Chiefs assistant coach Andrew Strawbridge has been air-lifted back to New Zealand for treatment after an eye infection left him in a critical condition in Samoa.
Strawbridge, a technical advisor to the Samoa national rugby team, was admitted to an Apia hospital on Wednesday with an infection in his right eye after taking ill on a flight from New Zealand.
His condition "deteriorated rapidly" and he was still in a critical condition on Friday, the Super Rugby team and the Samoa Rugby Union said in a joint statement.

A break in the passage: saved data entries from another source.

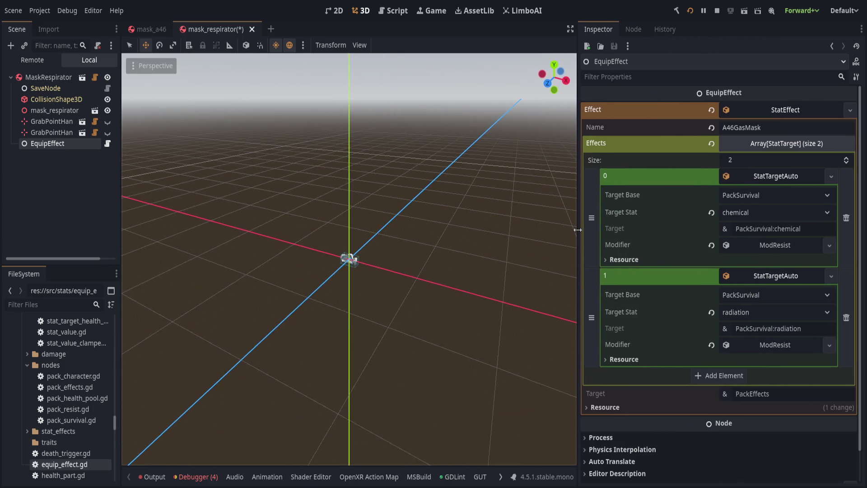
pyautogui.click(775, 346)
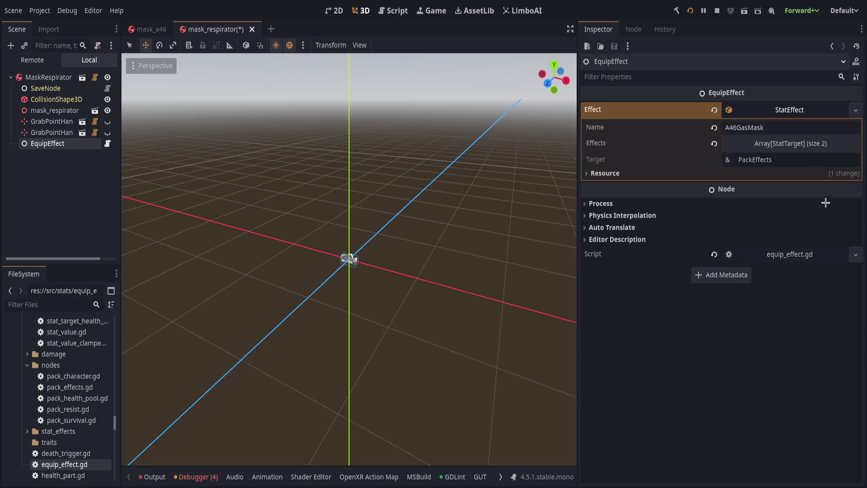
pyautogui.click(785, 143)
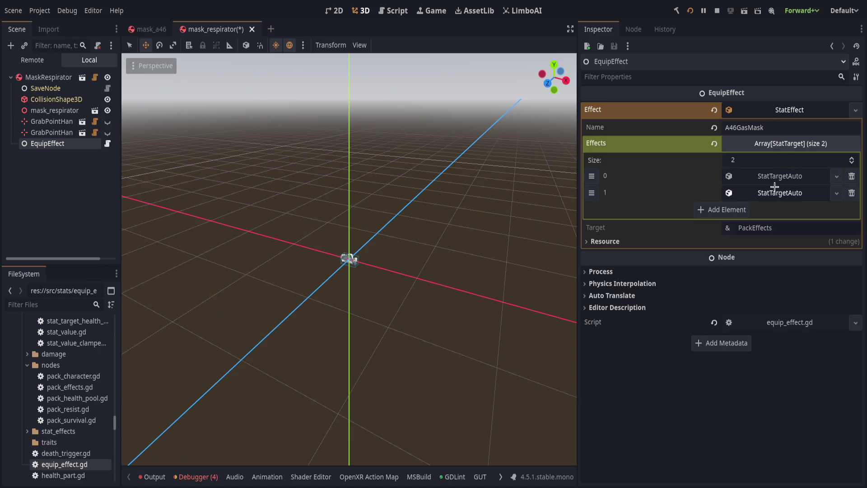
pyautogui.click(776, 191)
pyautogui.click(777, 176)
# Set the radiation resist to 5.0 and the chemical resist to 15.0, then save mask_respirator.
pyautogui.click(744, 379)
pyautogui.write('4')
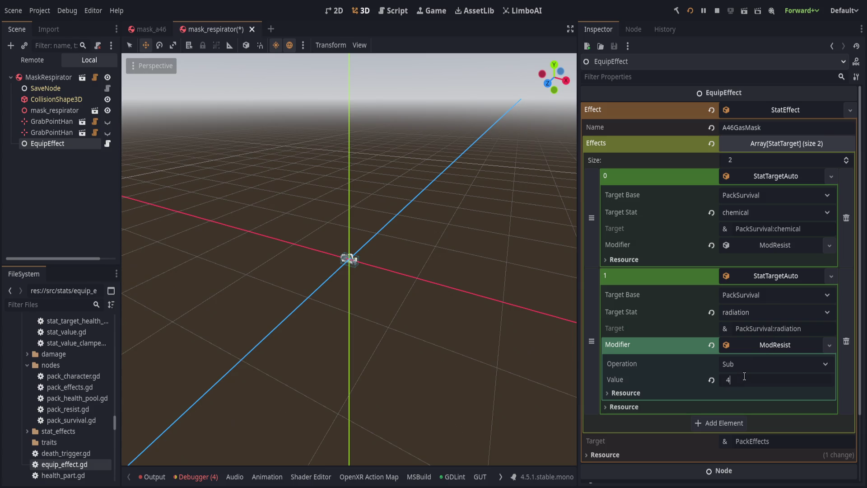
pyautogui.press('BackSpace')
pyautogui.write('5')
pyautogui.press('Return')
pyautogui.click(775, 245)
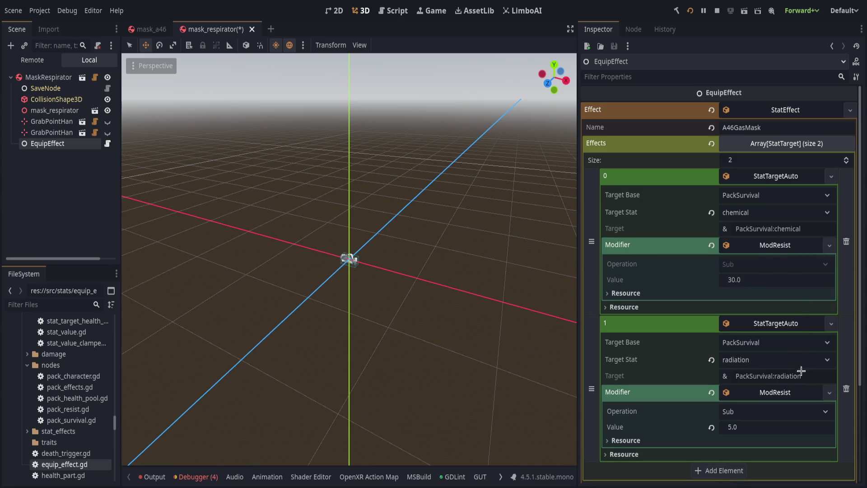
pyautogui.click(766, 279)
pyautogui.write('15')
pyautogui.press('Return')
pyautogui.press('ctrl+s')
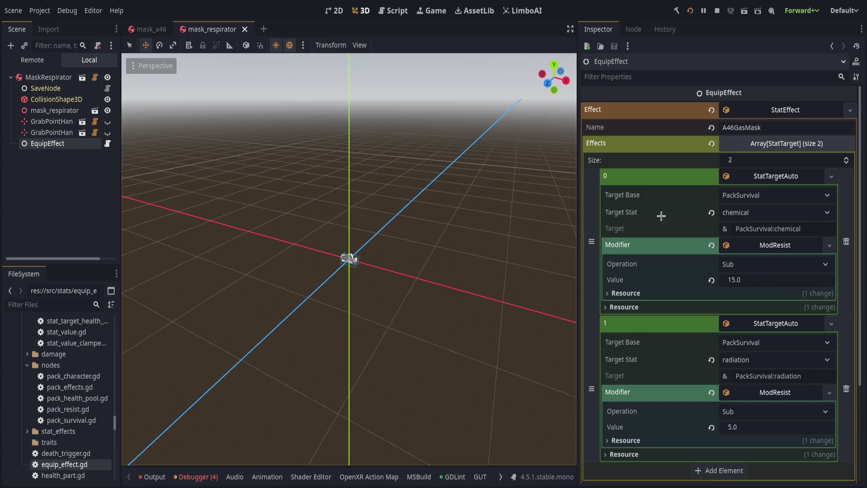
# Collapse all StatEffect details, widen the 3D view, and save the scene again.
pyautogui.click(746, 244)
pyautogui.click(749, 344)
pyautogui.click(751, 277)
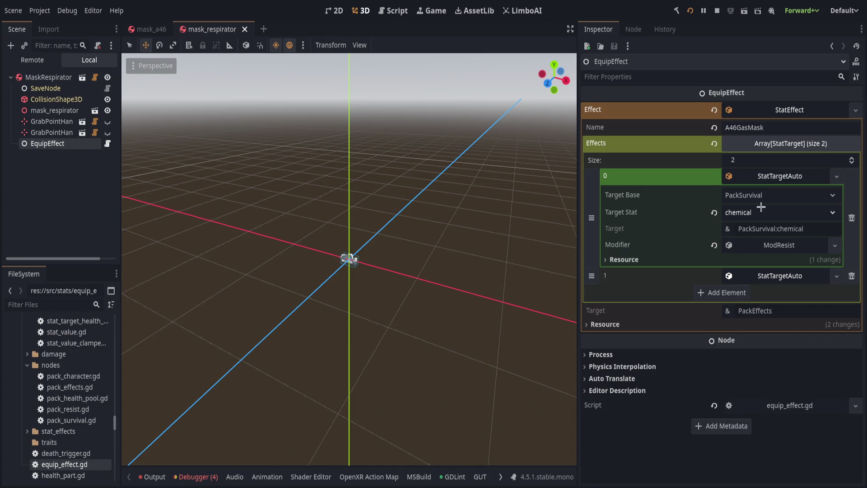
pyautogui.click(763, 176)
pyautogui.click(770, 141)
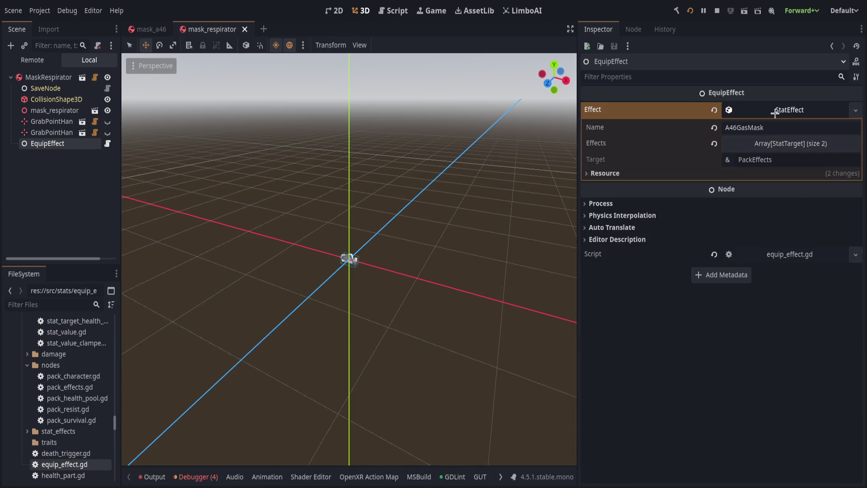
pyautogui.click(774, 111)
pyautogui.moveTo(575, 122)
pyautogui.mouseDown()
pyautogui.moveTo(724, 135)
pyautogui.moveTo(703, 135)
pyautogui.mouseUp()
pyautogui.press('ctrl+s')
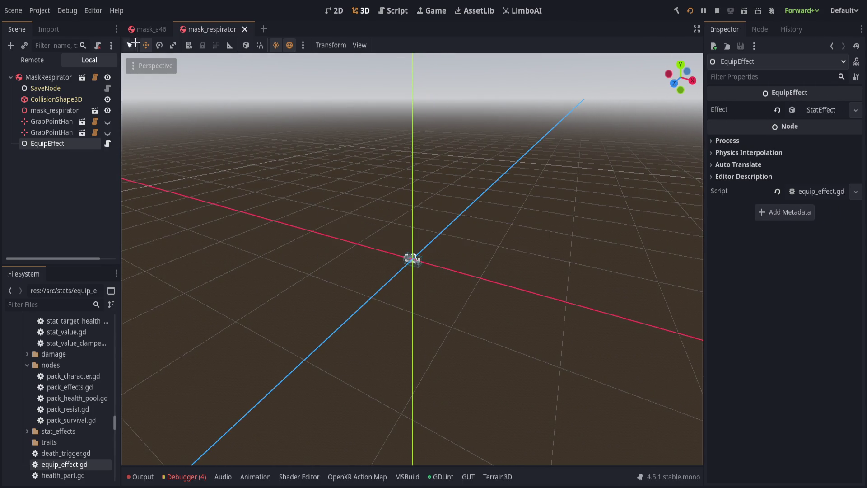
# Check mask_a46's two effect entries, fold the StatEffect away, and save mask_a46.
pyautogui.click(139, 30)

But his condition improved enough for him to be flown back to New Zealand by an Auckland Air Ambulance plane, and he arrived back in Hamilton later on Friday.
Chiefs officials and an ambulance were waiting on the tarmac to transfer him to a local hospital.
The 50-year-old had flown to Samoa to help the team prepare to host the All Blacks in a one-off test on Wednesday.
Earlier, Strawbridge's wife Laura Strawbridge said the family would particularly like to thank a "wonderful" All Blacks supporter, who was in Samoa for the Test match, who responded to the call for a donation of her husband's blood type, as well as the medical staff at the hospital.
"We are touched and overwhelmed by the kindness and alofa shown to us by friends and strangers and the wider rugby community," she said. "The ICU team at Moto'otua Hospital, our Chiefs rugby family, our Manu Samoa aiga and New Zealand Rugby have shown us open-hearted support at this extremely difficult time."
"I am also grateful to those players and coaches from both the Manu Samoa and All Blacks teams who spent time with Andrew before I arrived, making sure he wasn't without a friendly voice."